How do you express (x+1)/( (x^2 )*(x-1) ) in partial fractions?

1 Answer

(x+1)/(x^2(x-1))=-1/x^2-2/x+2/(x-1)

Explanation:

From the given (x+1)/(x^2(x-1)), we set up the equations with the needed unknown constants represented by letters

(x+1)/(x^2(x-1))=A/x^2+B/x+C/(x-1)

The Least Common Denominator is x^2(x-1).

Simplify

(x+1)/(x^2(x-1))=A/x^2+B/x+C/(x-1)

(x+1)/(x^2(x-1))=(A(x-1)+B(x^2-x)+Cx^2)/(x^2(x-1))

Expand the numerator of the right side of the equation

(x+1)/(x^2(x-1))=(Ax-A+Bx^2-Bx+Cx^2)/(x^2(x-1))

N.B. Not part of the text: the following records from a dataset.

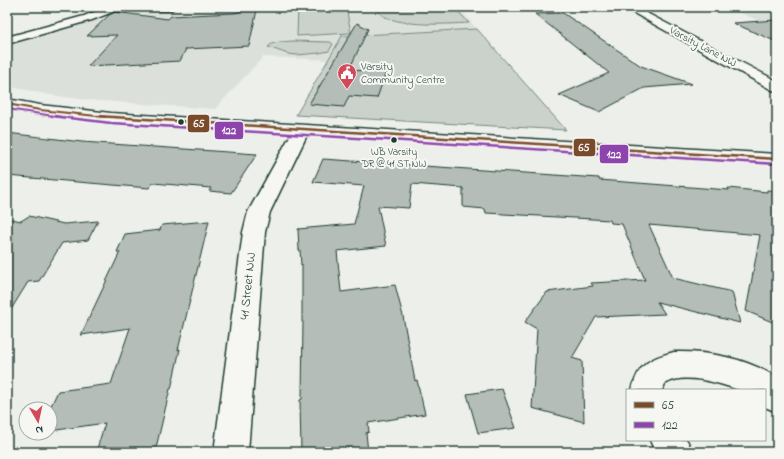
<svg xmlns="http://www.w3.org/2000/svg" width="784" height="459" viewBox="0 0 784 459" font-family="'Indie Flower',sans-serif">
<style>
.built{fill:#dce0db}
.green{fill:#cbd2cc;stroke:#758880}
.building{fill:#b4bdb8;stroke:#1f3d34}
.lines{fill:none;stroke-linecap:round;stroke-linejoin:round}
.minor-casing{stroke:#1f3d34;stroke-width:3}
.minor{fill:#f6f6f2;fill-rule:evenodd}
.bus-1-far1-casing{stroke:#f6f6f2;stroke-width:4}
.bus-1-casing{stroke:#f6f6f2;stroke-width:5}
.bus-2-far1-casing{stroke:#f6f6f2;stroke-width:4}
.bus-2-casing{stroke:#f6f6f2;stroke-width:5}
.bus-1-far1{stroke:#7a4b2a;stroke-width:2}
.bus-1{stroke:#7a4b2a;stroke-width:2.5}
.bus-2-far1{stroke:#8e44ad;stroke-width:2}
.bus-2{stroke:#8e44ad;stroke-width:2.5}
.bus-dot{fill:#1f3d34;stroke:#f6f6f2;stroke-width:1.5}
.labels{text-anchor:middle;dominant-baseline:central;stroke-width:4;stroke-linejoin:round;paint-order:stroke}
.far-bus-label{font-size:10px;fill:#1f3d34;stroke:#f6f6f2}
.far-street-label{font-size:11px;fill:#1f3d34;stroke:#f6f6f2}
.far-poi-label{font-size:11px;fill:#1f3d34;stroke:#f6f6f2;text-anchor:start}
.street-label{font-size:13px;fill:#1f3d34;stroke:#f6f6f2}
.line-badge{stroke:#f6f6f2;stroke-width:1.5}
.badge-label{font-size:11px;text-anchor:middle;font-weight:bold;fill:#fff}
</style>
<rect width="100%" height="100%" fill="#edefea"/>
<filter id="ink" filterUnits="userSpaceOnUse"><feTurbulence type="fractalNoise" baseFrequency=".025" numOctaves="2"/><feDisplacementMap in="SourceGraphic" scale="8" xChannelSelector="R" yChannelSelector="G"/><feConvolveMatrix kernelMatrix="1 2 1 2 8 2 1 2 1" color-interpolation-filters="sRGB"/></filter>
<g filter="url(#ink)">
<path class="built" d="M266 7H457L477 29 342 36 329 60 263 57 215 109 87 100 50 95 7 86V45L95 20 126 15 166 11Z
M726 7H777V28Z"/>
<path class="green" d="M346 7 351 33 297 36 298 8Z
M374 7H454L469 23C448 24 384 29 374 7Z
M477 29 566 130 296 115 342 36Z
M292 41 330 42 333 44 329 51 319 53 297 55 288 54 268 47C273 41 284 42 292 41Z"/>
<path class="building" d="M257 10 249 46 186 49 180 61 88 66 117 35 87 36 109 15 115 12 168 19 171 16 234 13 239 12 240 11Z
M563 13 641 66 692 84 644 88 599 112 559 95 609 73 535 14Z
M777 20V42L733 23Z
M357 23 368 29 349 70 386 72 377 98 349 96 344 107 309 104Z
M7 133 82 142 257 154 231 193 209 191 211 188 153 183 149 188 125 186 7 176Z
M323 159 569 176 599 178V180L729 190 728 188 767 192V190L777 191V324L746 311 760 235 649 225 673 278 732 292 740 323 657 302 665 314 596 317 572 358 582 361 584 422 532 408 537 329 525 322 547 292 593 286 591 283 645 280 622 224 611 223 610 220 486 213 485 209 463 207V188L412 184 409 208 378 206 386 246 337 251 341 292 395 285 403 316 415 381 417 380 425 414 368 423 369 432 366 433 368 452H301L300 400 302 399 303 322H302V264L301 265 300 250H299L298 229 354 224 364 186 313 182Z
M29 216 64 224 98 221 88 240 62 243 39 281 28 282 7 316V218L21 221Z
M209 221 178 350 180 349 171 389H170L155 452H96L105 423 50 431V408L58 391 111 384 130 328 81 335 120 252H117L125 234 160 230 162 225Z
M502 389 516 428 478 433 467 394Z"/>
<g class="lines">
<defs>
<path id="minor" d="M107 7H176L171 10 115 11 92 20 7 44V37L84 16Z
M623 7H635L777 81V91L772 90Z
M7 99 40 105 111 113 777 154V164L307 135 270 212 265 232 248 452H214L243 232 248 212 291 134C196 128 100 126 7 109Z
M674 352C709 351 748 358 777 378V412L765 407V390C757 390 747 392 740 390 720 384 684 371 665 384L662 390H632C638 364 650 358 674 352Z
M650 440H687L692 452H655Z"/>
</defs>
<use href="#minor" class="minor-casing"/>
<use href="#minor" class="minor"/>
<defs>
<path id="bus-1-far1" d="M7 104 40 110 106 117"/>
<path id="bus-1" d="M97 116 777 159"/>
<path id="bus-2-far1" d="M7 109 61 117"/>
<path id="bus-2" d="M52 116 111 123 777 164"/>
</defs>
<use href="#bus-1-far1" class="bus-1-far1-casing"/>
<use href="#bus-1" class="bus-1-casing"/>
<use href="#bus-2-far1" class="bus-2-far1-casing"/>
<use href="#bus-2" class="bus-2-casing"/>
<use href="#bus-1-far1" class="bus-1-far1"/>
<use href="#bus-1" class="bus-1"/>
<use href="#bus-2-far1" class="bus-2-far1"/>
<use href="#bus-2" class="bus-2"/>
</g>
</g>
<defs>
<symbol id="civic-pin" viewBox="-11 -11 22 30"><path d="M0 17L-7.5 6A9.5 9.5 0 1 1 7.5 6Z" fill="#d1495b" stroke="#f6f6f2"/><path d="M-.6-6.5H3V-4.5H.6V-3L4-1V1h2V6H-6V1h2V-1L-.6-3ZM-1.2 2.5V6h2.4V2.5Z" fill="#fff"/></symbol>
</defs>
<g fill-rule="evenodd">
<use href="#civic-pin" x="336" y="62" width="22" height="30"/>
</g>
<g class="bus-dot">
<circle cx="181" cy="122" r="3.5"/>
<circle cx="394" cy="140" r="3.5"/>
</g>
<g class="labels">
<g class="far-bus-label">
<text x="394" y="152">WB Varsity<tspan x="394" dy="12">DR @ 41 ST NW</tspan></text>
</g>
<g class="far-street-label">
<text transform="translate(703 47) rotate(28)">Varsity Lane NW</text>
</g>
<g class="far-poi-label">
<text x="361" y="67">Varsity<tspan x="361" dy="13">Community Centre</tspan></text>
</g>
<g class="street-label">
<text transform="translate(248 286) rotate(-84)">41 Street NW</text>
</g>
</g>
<g class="line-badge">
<rect x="187" y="114" width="23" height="19" rx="4" fill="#7a4b2a"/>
<rect x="214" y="121" width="30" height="19" rx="4" fill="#8e44ad"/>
<rect x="573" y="138" width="23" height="19" rx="4" fill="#7a4b2a"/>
<rect x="599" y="144" width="30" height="20" rx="4" fill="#8e44ad"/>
</g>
<g class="badge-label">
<text x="199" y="127">65</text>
<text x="229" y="134">122</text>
<text x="584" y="151">65</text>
<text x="614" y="158">122</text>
</g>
<rect width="784" height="459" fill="none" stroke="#f6f6f2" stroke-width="24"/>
<rect x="12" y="12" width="760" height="435" fill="none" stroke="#1f3d34" stroke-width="1.5" filter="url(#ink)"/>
<rect x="626" y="389" width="140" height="52" fill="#f6f6f2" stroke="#a0aca6"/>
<rect x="634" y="402" width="20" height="6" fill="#7a4b2a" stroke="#a0aca6"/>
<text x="662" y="409" font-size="12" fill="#1f3d34">65</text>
<rect x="634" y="422" width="20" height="6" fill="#8e44ad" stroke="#a0aca6"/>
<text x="662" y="429" font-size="12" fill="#1f3d34">122</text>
<g transform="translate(38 421) rotate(171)"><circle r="19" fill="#f6f6f2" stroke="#a0aca6"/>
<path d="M0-3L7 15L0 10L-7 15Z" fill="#d1495b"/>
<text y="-6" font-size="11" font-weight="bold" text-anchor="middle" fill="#1f3d34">N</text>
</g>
</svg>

Rearrange from highest degree to the lowest degree the terms of the numerator at the right side

(x+1)/(x^2(x-1))=(Bx^2+Cx^2+Ax-Bx-A)/(x^2(x-1))

Now let us fix the numerators on both sides so that the numerical coefficients are matched.

(0*x^2+1*x+1*x^0)/(x^2(x-1))=((B+C)x^2+(A-B)x-A*x^0)/(x^2(x-1)

We can now have the equations to solve for A, B, C

B+C=0
A-B=1
-A=1

Simultaneous solution results to
A=-1
B=-2
C=2

We now have the final equivalent
(x+1)/(x^2(x-1))=-1/x^2-2/x+2/(x-1)

God bless....I hope the explanation is useful.